* **YOUR TASK**
Repeat, exactly as written, the line with "Left hand at" and every line that follows it in the material below, ending with the last.

* **MATERIAL FOR THIS EXERCISE**
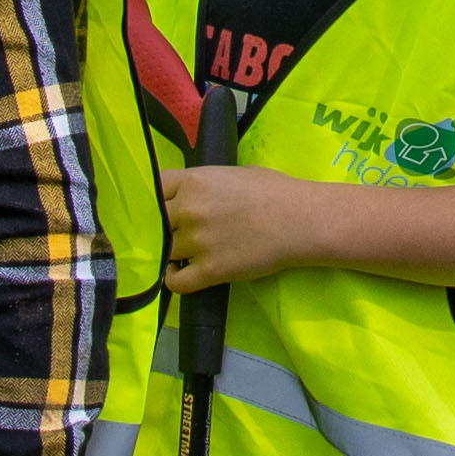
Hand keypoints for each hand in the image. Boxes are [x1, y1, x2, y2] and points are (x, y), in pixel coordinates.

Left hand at [157, 158, 327, 289]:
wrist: (301, 220)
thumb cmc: (274, 190)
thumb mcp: (234, 173)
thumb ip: (204, 184)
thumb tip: (191, 194)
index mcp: (194, 180)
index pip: (153, 188)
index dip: (155, 199)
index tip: (162, 206)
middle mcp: (189, 210)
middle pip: (154, 222)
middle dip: (161, 227)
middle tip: (172, 232)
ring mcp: (197, 241)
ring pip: (163, 252)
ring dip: (170, 253)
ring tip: (181, 254)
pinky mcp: (209, 270)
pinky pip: (175, 282)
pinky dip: (174, 279)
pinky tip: (182, 272)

* **EXERCISE SOLUTION**
Left hand at [157, 158, 327, 289]:
wrist: (301, 220)
thumb cmc: (274, 190)
thumb mcp: (234, 173)
thumb ip: (204, 184)
thumb tip: (191, 194)
index mcp: (194, 180)
index pip: (153, 188)
index dip: (155, 199)
index tip: (162, 206)
middle mcp: (189, 210)
middle pip: (154, 222)
middle dip: (161, 227)
middle tip: (172, 232)
ring mcp: (197, 241)
ring pip: (163, 252)
ring dip: (170, 253)
ring tip: (181, 254)
pinky mcp: (209, 270)
pinky pip: (175, 282)
pinky dip: (174, 279)
pinky tip: (182, 272)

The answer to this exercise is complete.